1909年 文展にて「夜の自画像」が初入選を果たす

1912年 東京美術学校西洋科を卒業する

1917年 文展「伎女舞踏図」で特選を受賞する

1918年 文展「花下竹人」連続特選を受賞する

1919年 高間惣七らと新光洋画会を創設する

1920年 東京美術学校に同期作家「四十年社」を結成する

1934年 44歳で死去

 

片多徳郎は大正から昭和初期にかけて文展、帝展を舞台に活躍した洋画家です。

「日本的油絵」を目指し、清新な画風の人物画や風景画を発表して、当時の画壇に新風を吹き込みました。

 

東京美術学校(現東京芸術大学)の学生のころ、文展に初入選し、それから、連続して賞を受賞して、若くから注目をされ始めました。東京美術学校西洋画科では、黒田清輝、岡田三郎助などに師事しました。

何度も賞をもらったので、第1回帝展では、無鑑査の推薦を受けて、以後監査外出品資格者となります。彼は生涯を通じて、約500点の絵画(油絵、日本画、素描など)を残しました。33歳のときには帝展審査委員となり、その後も何度も審査委員をつとめます。

大正12年ごろには、アルコール中毒になり、禁酒もなかなかできず、昭和初期から入退院を繰り返して幻覚を見るようにもなり、44歳のとき、自殺。明治から昭和の初めにかけては、封建的な時代から近代新時代へ変わろうとする流れがあり、留学を終えて帰ってくる芸術家たちの個性尊重などの近代芸術思潮の波が押し寄せた時代でもありました。

 

片多徳郎の作品はおおよそ3期に分けられ、第1期は、印象派風の明るい色彩のある作品、作品としては、「黄菊白菊」、「或人の母」です。これはフランスに留学していた黒田清輝の外交派の作風を受けた結果です。

第2期は、後期印象派のような日本の和風色の強い作品を描いていました。第1期とまるで反対の暗い重みのあるどっしりとした東洋的な世界観を描いています。第3期は、密度の濃い、写実的な作風になりました。
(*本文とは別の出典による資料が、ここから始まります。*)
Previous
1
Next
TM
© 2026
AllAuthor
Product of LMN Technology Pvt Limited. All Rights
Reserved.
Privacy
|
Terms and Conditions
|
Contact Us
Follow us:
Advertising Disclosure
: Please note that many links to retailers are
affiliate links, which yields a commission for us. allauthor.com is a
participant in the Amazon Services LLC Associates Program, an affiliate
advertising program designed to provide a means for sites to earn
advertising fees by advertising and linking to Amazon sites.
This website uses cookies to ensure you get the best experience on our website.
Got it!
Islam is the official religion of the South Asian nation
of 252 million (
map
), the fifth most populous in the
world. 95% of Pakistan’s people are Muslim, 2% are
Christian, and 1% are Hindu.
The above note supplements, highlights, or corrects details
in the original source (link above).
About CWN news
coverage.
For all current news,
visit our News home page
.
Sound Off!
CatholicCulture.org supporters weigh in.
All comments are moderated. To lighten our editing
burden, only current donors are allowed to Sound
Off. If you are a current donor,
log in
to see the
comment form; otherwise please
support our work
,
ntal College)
人々の話題にのぼり、画壇では人々に認められていたにもかかわらず、酒で体を壊し、自らの命を絶ちました。 画家の曾宮一念は、片多徳郎が酒を飲まないで描く作品は常識的でつまらない作品で、酒が入ると、マイナスでなく、大胆に仕事に酔う状態で、このときはすばらしい作品ができたと言っています。

酒を飲んで自分をぎりぎりまで追い詰めることで、すばらしい絵を描くという面は、自滅型の画家であったといっても過言ではないのではないでしょうか。